気持ちいいくらいの食べっぷりを見ているとなんとなくおれまで嬉しくなる。

「あーうまかった!もう食えねぇ」

食後のデザートとコーヒーまできっちり食べ終えると、ユースタス屋はそう宣言して大きく伸びをする。
すごい、あれだけあった料理が全部無くなってしまった。
確かにうまかったけど、元々小食なおれは多分ひとり分も食ってねぇぞ。
こいつはどれだけ健康体なんだ。
そう、驚きつつも感心していると、予想だにしていない事態がおこった。

「ちょっと、このまま寝させて」
「え、ちょ、ユースタス屋」
「動くなよ」

あろうことか、ユースタス屋はそのままころんと寝転がると目を瞑ってしまった。
おれの膝を枕にして。
心臓が、ばくばくと音を立てる。
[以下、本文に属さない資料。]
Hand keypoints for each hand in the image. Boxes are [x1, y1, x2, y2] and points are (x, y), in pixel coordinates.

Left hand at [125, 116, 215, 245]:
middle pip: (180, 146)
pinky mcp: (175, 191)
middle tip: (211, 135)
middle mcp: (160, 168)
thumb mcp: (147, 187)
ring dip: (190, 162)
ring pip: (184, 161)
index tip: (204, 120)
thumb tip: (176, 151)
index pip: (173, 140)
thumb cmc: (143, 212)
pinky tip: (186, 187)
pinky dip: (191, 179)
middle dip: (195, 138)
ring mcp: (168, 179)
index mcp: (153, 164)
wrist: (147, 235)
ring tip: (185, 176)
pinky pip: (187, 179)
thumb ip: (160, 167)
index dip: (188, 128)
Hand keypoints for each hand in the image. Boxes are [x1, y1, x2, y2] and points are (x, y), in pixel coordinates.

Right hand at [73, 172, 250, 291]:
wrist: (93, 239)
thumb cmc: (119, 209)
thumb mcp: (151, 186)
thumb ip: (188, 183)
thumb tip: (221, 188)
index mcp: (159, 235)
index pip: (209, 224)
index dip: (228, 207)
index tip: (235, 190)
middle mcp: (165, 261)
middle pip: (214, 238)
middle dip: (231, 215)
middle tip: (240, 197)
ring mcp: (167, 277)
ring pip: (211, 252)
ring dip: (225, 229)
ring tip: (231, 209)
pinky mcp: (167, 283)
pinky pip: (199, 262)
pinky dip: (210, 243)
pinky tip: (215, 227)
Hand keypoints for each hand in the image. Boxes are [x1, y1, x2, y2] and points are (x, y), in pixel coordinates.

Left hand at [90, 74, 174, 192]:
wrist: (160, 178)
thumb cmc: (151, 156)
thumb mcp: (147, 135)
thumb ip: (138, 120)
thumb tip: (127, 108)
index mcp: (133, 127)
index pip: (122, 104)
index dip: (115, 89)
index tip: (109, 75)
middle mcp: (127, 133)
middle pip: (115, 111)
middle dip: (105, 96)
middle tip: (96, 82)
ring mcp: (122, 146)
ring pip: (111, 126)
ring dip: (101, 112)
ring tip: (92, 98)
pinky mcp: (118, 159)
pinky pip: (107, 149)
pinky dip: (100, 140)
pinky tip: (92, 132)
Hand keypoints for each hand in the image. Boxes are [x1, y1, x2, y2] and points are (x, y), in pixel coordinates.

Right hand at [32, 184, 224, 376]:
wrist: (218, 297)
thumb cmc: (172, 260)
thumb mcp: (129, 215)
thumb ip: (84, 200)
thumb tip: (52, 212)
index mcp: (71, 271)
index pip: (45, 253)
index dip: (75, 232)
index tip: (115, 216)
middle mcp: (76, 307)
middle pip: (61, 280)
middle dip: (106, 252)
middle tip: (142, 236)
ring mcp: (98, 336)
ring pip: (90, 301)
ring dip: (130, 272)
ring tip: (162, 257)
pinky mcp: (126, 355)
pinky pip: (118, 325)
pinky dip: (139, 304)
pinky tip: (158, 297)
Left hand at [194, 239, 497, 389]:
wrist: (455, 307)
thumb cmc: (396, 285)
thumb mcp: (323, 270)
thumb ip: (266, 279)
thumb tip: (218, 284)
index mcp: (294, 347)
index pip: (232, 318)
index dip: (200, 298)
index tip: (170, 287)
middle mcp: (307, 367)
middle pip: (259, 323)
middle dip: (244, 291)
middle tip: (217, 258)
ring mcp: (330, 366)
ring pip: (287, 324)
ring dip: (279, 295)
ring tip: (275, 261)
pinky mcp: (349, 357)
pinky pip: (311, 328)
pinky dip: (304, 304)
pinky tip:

この音、聴こえてねぇだろうな。

「…あのさ」
「な、に」

今、返事いつも通りの声でできただろうか。自信がない。
こいつは何を言うつもりなんだ。言っとくけどこれ以上のサプライズなんて要らねぇぞ。
今だって逃げ出したいくらいなんだ。

いつもは会えないはずの帰り道で思いがけず会えて、
その上ユースタス屋の家にいるってだけで十分すぎるくらいなのに。
こんな体勢、緊張で死んでしまいそうだ。

「付き合ってくれて、ありがとな。気が紛れた」
「え?」
「仕事でな、ちょっとミスったんだ。凹むなんてガラじゃねぇが、やっぱキツくて」
「…ユースタス、屋」
「でも思いっきり料理しておまえと話してすっきりした。ありがとな」


いつもは満員電車でおれのことを守るようにして立つユースタス屋が、
今はおれの膝を枕に寝転んでる。いつもと違う、すこし小さな声。

おれはやっぱり、こいつと会ってから頭がイカれてしまったのかもしれない。
おれは男で、悔しいけどこいつはもっと男らしい男なのに、
そいつを『守りたい』と思ってしまうなんて。

「…んと、似合わねぇの」
「はは、だよな」
「トクベツに膝貸してやるから、早く元通りになれ」

これが、おれの精一杯。いつもより少しは素直になれた、かな。うん。
こいつにも少しは伝わったみたいだ。
黙って目を閉じる男の赤い髪をそっと撫でてみる。

今までずっと見るだけだったその髪は、思った以上にふわふわの手触りをしていた。